Le Livre de M
de Peng Shepherd

critiqué par Cédelor, le 19 août 2020
(Paris - 52 ans)


La note:  étoiles
M comme médiocre
« Le livre de M ». Voilà un titre qui invite au mystère, à la mélancolie, aux souvenirs à la désolation. Et de fait, après l’avoir lu, il y a effectivement tout cela dans ce roman. Et j’aurais aimé rajouter aussi, pour faire un bon jeu de mots, que c’est un livre de Merde… Mais ce serait trop injuste. Ce livre n’est pas totalement merdique, ni même complètement mauvais. Quelle appréciation lui accorder alors ? en M, hein ! Moyen, médiocre, minable, malheureux, passable… ah non, ce dernier mot est en P ! Allez, je choisis le qualificatif de médiocre, qui me paraît lui convenir le mieux pour mon ressenti de ce livre.

Vous l’aurez compris, je n’ai apprécié que très modérément ce premier livre d’un nouvel auteur américain de science-fiction, Peng Shepherd.
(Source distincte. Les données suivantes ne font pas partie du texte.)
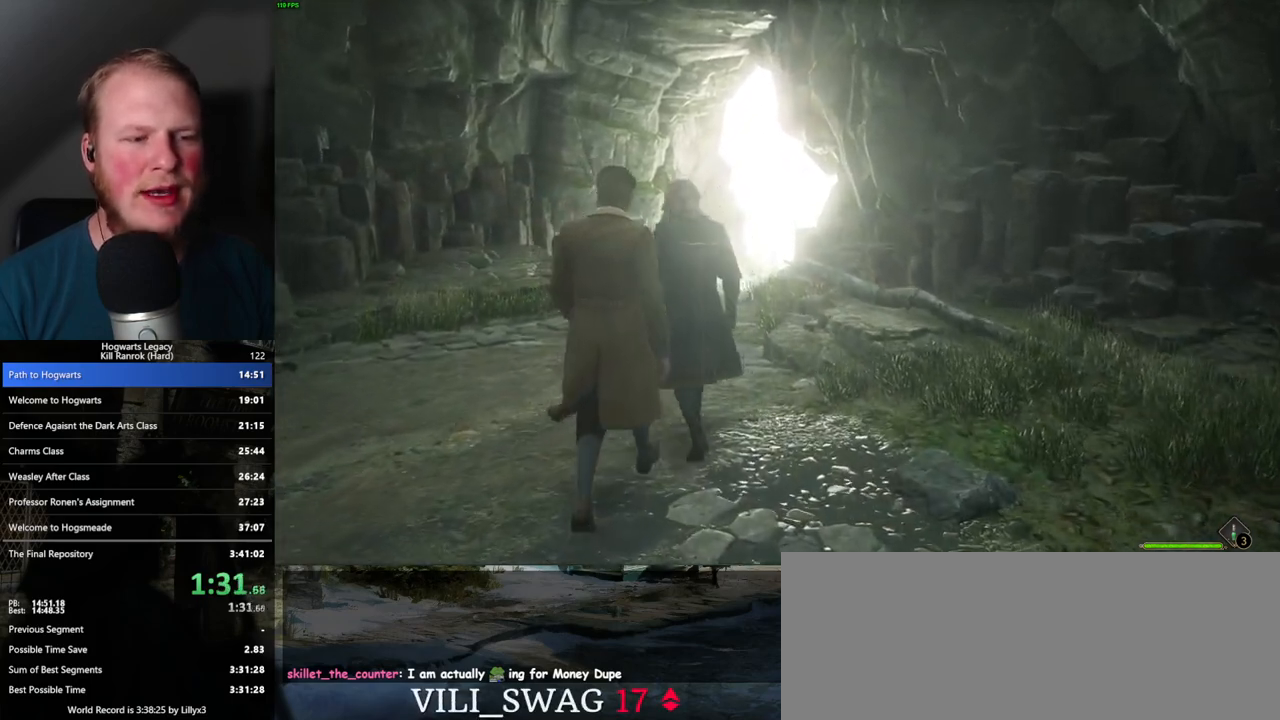
{"keys": ["w"], "mouse": [], "events": []}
C’est un roman de science-fiction de type post-apocalyptique. La civilisation humaine s’est effondrée à la suite d’une épidémie mondiale (toute ressemblance avec une épidémie existante n’est que pure coïncidence!) de disparition d’ombres humaines, qui entraîne la disparition progressive de la mémoire et à terme la mort (ben oui, si on finit par ne même plus se rappeler où se trouve sa maison, qu’il faut se nourrir, boire, etc…). Postulat intéressant et original. Mais la perte de la mémoire a aussi pour corollaire l’apparition de pouvoirs surnaturels, le plus souvent involontaires, genre faire s’écraser les maisons les unes contre les autres, déplacer les lacs d’un endroit à un autre, faire pousser des ailes de moineaux sur le front d’un cerf, et autre joyeusetés et non des moindres).
Dans ce cadre, l’action se déroule entre Boston et la Nouvelle-Orléans en passant par Washington, où se meuvent 4 principaux personnages, à travers lesquels le roman sera raconté de leurs points de vue successifs dans des chapitres qui portent leurs noms. Il y a là Orlando Zhang, surnommé Ory, un américain d’origine chinoise, qui a gardé son ombre, qui est parti à la recherche de son épouse, Maxine, surnommée Max, une afro-américaine, qui a perdu son ombre et s’est enfuie de leur refuge. Il y a Namhaz Ahmadi, surnommée Naz, une iranienne venue étudier aux Etats-Unis et Celui qui rassemble, un homme frappé d’amnésie totale suite à un accident de voiture juste avant que l’épidémie de perte d’ombre ne débute. Chacun d’eux va devoir survivre à sa façon dans ce monde effondré et cauchemardesque, où les hommes, avec ou sans ombres, sont en guerre les uns contre les autres et où le danger peut survenir de n’importe qui. Pourtant, certains s’allieront et lutteront ensemble, avec un espoir : rallier La Nouvelle-Orléans où paraît-il Celui qui rassemble….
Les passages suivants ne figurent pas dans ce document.